[Haskell-cafe] vector-space and standard API for vectors

Sat Nov 6 04:06:49 EDT 2010

On 11/5/10 7:54 AM, Alexey Khudyakov wrote:
>
>> We already know that there are noncommutative modules/vectorspaces of
>> interest (e.g., modules over quaternions and modules over graph paths),
>> why not support them from the beginning? It seems like you're going out
>> of your way to exclude things that would be trivial to include. This is
>> exactly why this is my standard complaint against the various proposals
>> out there for new numeric hierarchies. People who are used to only using
>> R^n think the proposals are just fine, but none of the proposals capture
>> the structures I work with daily. Which means the new proposals are no
>> better than the Prelude for me.
>
> Could you tell what data structures do you use? It's difficult to think
> about them without concrete examples.

Data structures? That varies a lot depending on the task: Data.Map, 
Data.Set, Data.IntMap, Data.IntSet, Data.Trie, Data.ByteString...

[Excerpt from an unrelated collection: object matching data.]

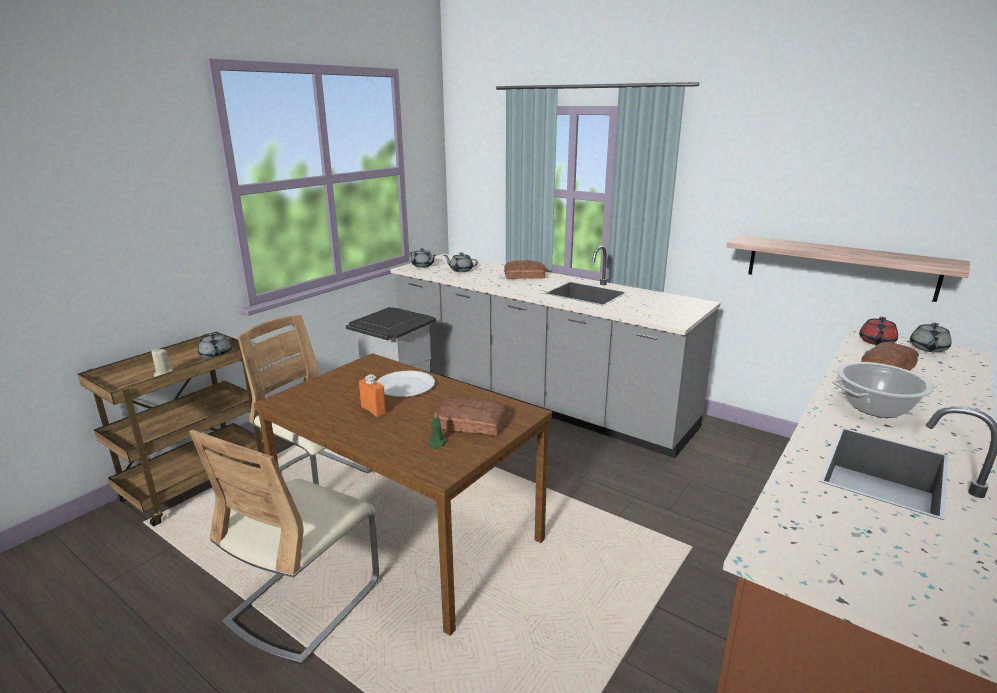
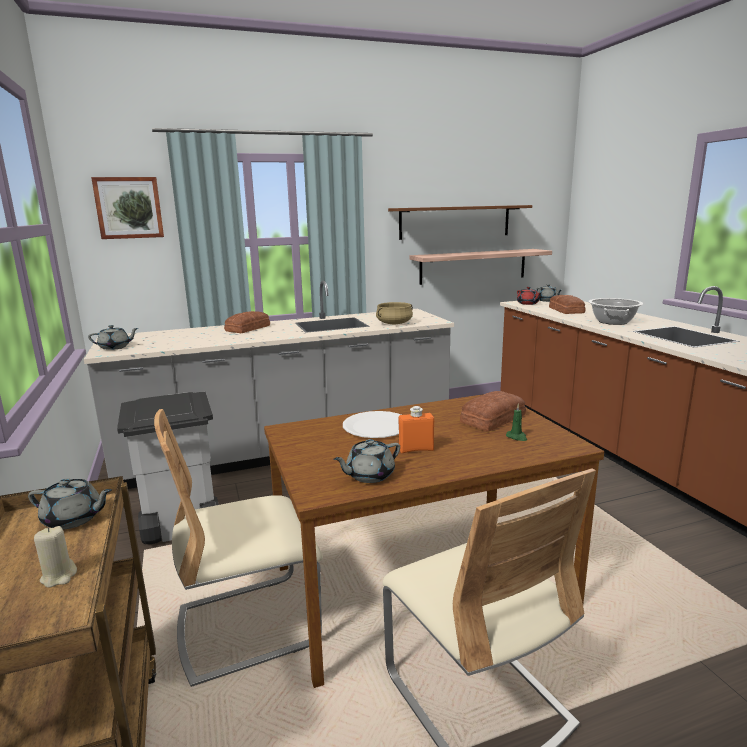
camera: 55 degrees left, 5 degrees down
(461, 270) = (173, 340): grey teapot -> grey teapot (369, 475)
(483, 153) = (129, 208): none -> picture
(631, 310) = (394, 323): none -> beige cooking pot
(818, 200) = (455, 222): none -> brown shelf

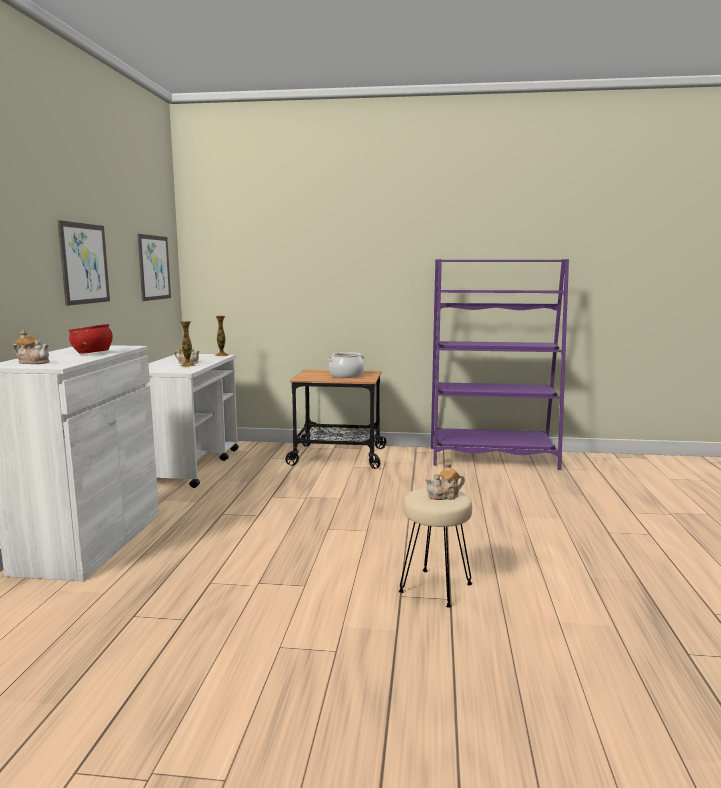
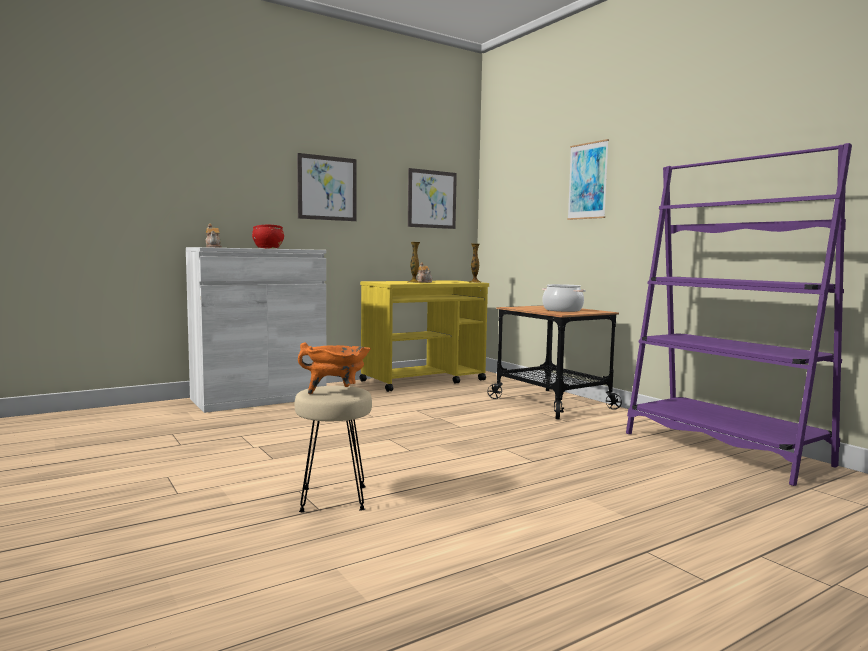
camera: 50 degrees right, 5 degrees down
(190, 466) = (424, 380): white cart -> yellow cart
(332, 258) = (588, 181): none -> picture
(444, 496) = (337, 392): teapot -> orange cooking pot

A lot of my concrete examples of semirings and modules come from natural 
language processing tasks. One example I already mentioned is the 
semiring of a collection of paths over a graph (so something like 
Data.Set (Data.Seq Arc)). Path collections show up, for example, when 
dealing with Markov chains and HMMs where the goal is to maximize or sum 
the weights over all paths.

To make it clearer, a Markov chain is a probabilistic version of a 
finite state automaton, so you have some set of nodes, and the arcs for 
transitioning from one node to another have probabilistic weights on 
them. An HMM is an extension of a Markov chain into a probabilistic 
version of a Moore machine, so in addition to the probabilistic 
transitions from state to state, we also have for each state a 
probability distribution over emitted symbols.

An interesting problem for HMMs is this: given some observed sequence of 
emitted symbols, reconstruct the most likely path of states which would 
cause the symbol sequence to be emitted. A nearly identical problem is: 
given some observed sequence of symbols, determine the total probability 
of all state sequences which could have generated it.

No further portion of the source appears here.